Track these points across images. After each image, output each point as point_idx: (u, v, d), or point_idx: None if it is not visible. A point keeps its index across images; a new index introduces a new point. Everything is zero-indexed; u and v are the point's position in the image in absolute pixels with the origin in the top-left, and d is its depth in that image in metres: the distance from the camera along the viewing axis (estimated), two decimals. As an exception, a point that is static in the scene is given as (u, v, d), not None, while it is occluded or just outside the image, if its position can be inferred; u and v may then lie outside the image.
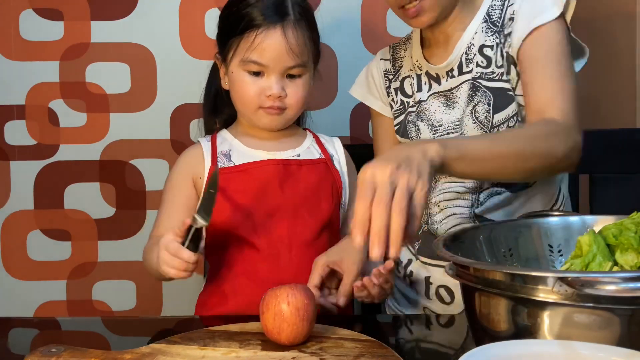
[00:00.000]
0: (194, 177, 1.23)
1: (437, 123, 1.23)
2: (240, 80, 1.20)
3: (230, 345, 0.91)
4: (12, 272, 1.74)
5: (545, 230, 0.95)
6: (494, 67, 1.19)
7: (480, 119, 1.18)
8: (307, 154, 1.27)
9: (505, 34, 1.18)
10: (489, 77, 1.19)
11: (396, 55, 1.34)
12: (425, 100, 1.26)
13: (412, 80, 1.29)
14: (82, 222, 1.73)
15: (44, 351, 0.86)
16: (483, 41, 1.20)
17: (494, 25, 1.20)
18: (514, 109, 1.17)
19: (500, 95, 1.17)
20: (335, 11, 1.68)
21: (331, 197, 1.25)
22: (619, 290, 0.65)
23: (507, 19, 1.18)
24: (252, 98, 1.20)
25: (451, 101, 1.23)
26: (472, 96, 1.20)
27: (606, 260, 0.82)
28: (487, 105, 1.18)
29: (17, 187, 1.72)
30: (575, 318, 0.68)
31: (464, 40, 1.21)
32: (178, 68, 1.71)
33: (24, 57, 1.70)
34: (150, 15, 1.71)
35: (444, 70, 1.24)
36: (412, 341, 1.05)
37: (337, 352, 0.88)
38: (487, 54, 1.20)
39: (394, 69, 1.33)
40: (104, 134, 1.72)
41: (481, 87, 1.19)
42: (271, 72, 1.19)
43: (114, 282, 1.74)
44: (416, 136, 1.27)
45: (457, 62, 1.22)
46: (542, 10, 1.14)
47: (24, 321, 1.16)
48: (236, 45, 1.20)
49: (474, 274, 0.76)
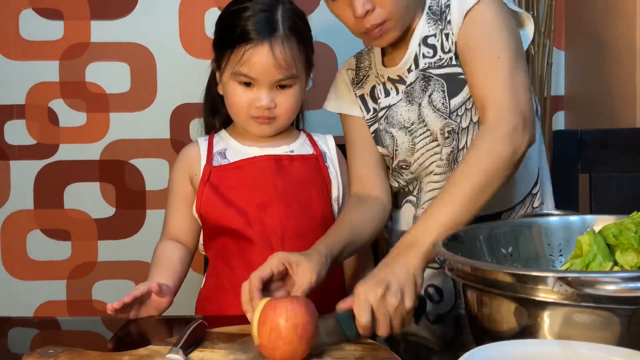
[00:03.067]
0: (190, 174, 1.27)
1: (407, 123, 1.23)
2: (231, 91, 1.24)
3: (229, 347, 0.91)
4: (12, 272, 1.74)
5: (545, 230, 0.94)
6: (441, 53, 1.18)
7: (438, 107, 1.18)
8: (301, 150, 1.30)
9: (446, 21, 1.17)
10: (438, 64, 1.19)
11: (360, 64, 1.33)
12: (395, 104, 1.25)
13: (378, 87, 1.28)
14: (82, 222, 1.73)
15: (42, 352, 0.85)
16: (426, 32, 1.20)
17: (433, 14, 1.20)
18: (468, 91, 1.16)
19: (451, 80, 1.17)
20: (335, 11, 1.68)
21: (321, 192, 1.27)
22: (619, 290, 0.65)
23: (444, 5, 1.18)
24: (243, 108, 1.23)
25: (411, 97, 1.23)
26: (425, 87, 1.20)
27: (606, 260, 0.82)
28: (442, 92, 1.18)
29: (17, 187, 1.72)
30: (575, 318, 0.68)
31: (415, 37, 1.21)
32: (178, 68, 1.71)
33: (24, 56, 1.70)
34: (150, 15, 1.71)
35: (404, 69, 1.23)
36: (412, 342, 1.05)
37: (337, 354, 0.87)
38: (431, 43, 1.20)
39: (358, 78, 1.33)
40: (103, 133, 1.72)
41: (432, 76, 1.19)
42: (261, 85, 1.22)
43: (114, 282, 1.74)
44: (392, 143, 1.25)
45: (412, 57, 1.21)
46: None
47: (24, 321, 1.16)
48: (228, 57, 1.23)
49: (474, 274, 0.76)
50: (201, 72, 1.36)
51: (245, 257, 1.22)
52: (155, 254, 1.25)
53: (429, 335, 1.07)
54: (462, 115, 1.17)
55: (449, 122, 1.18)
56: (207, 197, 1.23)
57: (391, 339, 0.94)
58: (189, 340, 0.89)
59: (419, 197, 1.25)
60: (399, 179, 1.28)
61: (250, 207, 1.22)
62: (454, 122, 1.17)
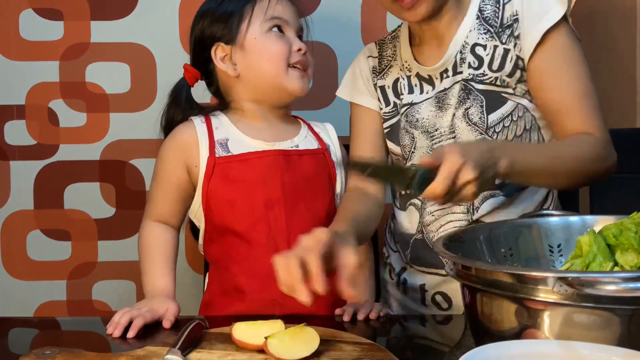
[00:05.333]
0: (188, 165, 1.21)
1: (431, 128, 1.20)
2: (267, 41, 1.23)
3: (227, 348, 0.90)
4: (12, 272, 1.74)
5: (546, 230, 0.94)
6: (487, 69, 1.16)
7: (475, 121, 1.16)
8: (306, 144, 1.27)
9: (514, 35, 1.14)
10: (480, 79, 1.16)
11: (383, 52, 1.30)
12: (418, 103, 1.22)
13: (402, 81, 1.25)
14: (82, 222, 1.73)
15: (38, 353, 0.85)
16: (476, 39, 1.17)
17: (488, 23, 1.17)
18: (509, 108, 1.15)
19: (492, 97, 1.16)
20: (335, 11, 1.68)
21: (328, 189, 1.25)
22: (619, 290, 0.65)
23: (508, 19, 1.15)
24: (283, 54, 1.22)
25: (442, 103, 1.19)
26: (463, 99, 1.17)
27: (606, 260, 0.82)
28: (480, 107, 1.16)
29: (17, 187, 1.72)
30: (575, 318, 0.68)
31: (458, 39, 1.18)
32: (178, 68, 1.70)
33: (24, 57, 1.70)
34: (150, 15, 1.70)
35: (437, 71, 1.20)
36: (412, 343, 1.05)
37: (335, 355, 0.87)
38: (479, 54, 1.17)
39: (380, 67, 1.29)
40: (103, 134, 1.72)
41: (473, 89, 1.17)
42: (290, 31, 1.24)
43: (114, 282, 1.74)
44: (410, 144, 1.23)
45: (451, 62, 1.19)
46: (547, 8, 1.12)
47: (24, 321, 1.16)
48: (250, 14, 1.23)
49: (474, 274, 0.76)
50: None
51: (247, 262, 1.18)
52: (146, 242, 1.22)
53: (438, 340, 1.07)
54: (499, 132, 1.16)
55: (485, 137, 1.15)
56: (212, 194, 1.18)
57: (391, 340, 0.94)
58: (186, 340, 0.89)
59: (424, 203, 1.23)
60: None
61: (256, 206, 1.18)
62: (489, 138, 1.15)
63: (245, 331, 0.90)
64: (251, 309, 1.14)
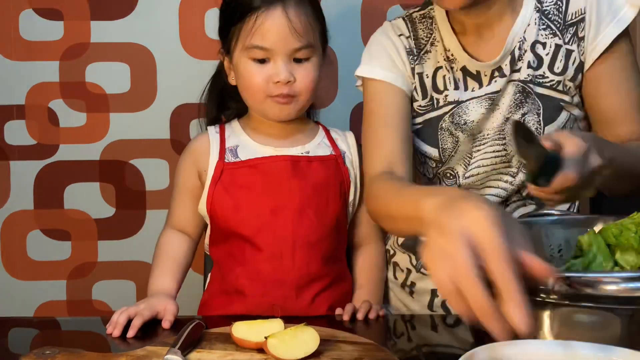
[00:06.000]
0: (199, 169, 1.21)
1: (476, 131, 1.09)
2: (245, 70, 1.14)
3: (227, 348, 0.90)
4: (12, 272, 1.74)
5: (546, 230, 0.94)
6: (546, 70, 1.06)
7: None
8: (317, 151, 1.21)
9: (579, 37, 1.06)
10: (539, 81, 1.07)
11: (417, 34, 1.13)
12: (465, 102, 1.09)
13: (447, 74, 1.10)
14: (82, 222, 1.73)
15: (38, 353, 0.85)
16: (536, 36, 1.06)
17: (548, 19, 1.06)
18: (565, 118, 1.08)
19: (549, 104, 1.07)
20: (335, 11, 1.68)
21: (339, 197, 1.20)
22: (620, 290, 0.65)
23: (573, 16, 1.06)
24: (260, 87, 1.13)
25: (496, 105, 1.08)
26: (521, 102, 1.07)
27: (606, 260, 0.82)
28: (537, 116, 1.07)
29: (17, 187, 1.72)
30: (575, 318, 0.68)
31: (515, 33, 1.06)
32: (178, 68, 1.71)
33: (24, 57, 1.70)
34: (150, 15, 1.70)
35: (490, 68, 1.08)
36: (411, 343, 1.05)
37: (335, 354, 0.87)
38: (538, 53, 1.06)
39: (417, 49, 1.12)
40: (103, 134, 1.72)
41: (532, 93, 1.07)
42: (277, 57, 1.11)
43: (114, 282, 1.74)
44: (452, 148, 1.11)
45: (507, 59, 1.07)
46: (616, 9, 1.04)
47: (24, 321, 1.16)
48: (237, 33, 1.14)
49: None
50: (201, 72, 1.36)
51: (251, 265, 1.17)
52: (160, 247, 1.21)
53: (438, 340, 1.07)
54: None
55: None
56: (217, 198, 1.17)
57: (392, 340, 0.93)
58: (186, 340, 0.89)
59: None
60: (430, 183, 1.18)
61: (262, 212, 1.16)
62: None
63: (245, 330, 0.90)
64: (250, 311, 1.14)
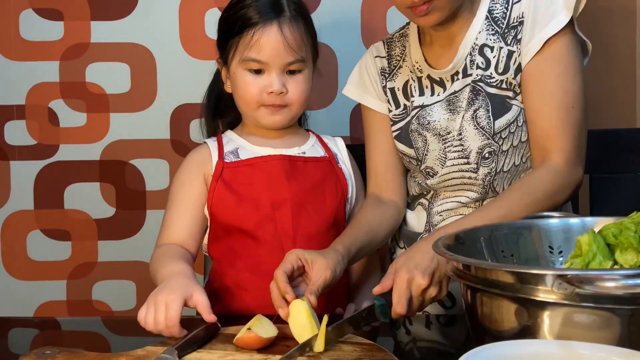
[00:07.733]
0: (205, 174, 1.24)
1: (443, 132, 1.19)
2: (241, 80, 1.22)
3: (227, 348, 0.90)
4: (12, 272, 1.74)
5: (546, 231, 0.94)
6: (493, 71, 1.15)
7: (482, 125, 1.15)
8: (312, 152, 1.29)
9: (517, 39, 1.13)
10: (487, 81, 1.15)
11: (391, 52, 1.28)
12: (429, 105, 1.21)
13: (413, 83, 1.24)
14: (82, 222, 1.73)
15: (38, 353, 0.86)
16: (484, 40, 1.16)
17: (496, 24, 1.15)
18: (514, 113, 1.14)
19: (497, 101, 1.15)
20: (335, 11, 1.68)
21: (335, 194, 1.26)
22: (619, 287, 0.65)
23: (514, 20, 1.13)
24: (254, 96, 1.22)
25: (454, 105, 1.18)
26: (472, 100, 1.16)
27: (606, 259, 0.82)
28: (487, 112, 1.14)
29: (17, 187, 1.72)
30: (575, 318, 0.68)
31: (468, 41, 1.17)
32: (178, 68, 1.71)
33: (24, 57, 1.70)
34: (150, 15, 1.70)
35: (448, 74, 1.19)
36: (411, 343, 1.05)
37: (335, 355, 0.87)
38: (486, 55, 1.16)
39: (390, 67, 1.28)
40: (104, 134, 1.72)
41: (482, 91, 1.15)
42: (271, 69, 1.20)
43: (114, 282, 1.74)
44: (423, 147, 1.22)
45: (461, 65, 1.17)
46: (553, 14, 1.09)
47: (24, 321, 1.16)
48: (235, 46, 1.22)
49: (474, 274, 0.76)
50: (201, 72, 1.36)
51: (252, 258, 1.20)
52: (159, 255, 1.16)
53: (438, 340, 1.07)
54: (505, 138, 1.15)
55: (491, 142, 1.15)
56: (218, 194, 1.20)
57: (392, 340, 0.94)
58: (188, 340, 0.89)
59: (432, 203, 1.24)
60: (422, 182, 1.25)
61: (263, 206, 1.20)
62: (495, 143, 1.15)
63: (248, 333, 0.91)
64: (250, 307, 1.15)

------------------------------------------------------------------------

ACTION ITEM >>
Include the first line of the records, the line containing "23: (507, 19, 1.18)", and every line between them, repeated exactly. Skip the pictures.

ANSWER TO THE PROBLEM >>
Track these points across images. After each image, output each point as point_idx: (u, v, d), or point_idx: None if it is not visible. A point keeps its index across images; a new index introduces a new point. Everything is zero-indexed; u and v are the point's position in the image in absolute pixels with the origin in the top-left, and d is its depth in that image in metres: the distance from the camera along the viewing axis (estimated), two decimals. As an exception, a point that is static in the scene is given as (u, v, d), not None, while it is occluded or just outside the image, if its position can be inferred; u and v may then lie outside the image.
[00:00.000]
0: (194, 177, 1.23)
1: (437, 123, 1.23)
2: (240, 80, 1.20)
3: (230, 345, 0.91)
4: (12, 272, 1.74)
5: (545, 230, 0.95)
6: (494, 67, 1.19)
7: (480, 119, 1.18)
8: (307, 154, 1.27)
9: (505, 34, 1.18)
10: (489, 77, 1.19)
11: (396, 55, 1.34)
12: (425, 100, 1.26)
13: (412, 80, 1.29)
14: (82, 222, 1.73)
15: (44, 351, 0.86)
16: (483, 41, 1.20)
17: (494, 25, 1.20)
18: (514, 109, 1.17)
19: (500, 95, 1.17)
20: (335, 11, 1.68)
21: (331, 197, 1.25)
22: (619, 290, 0.65)
23: (507, 19, 1.18)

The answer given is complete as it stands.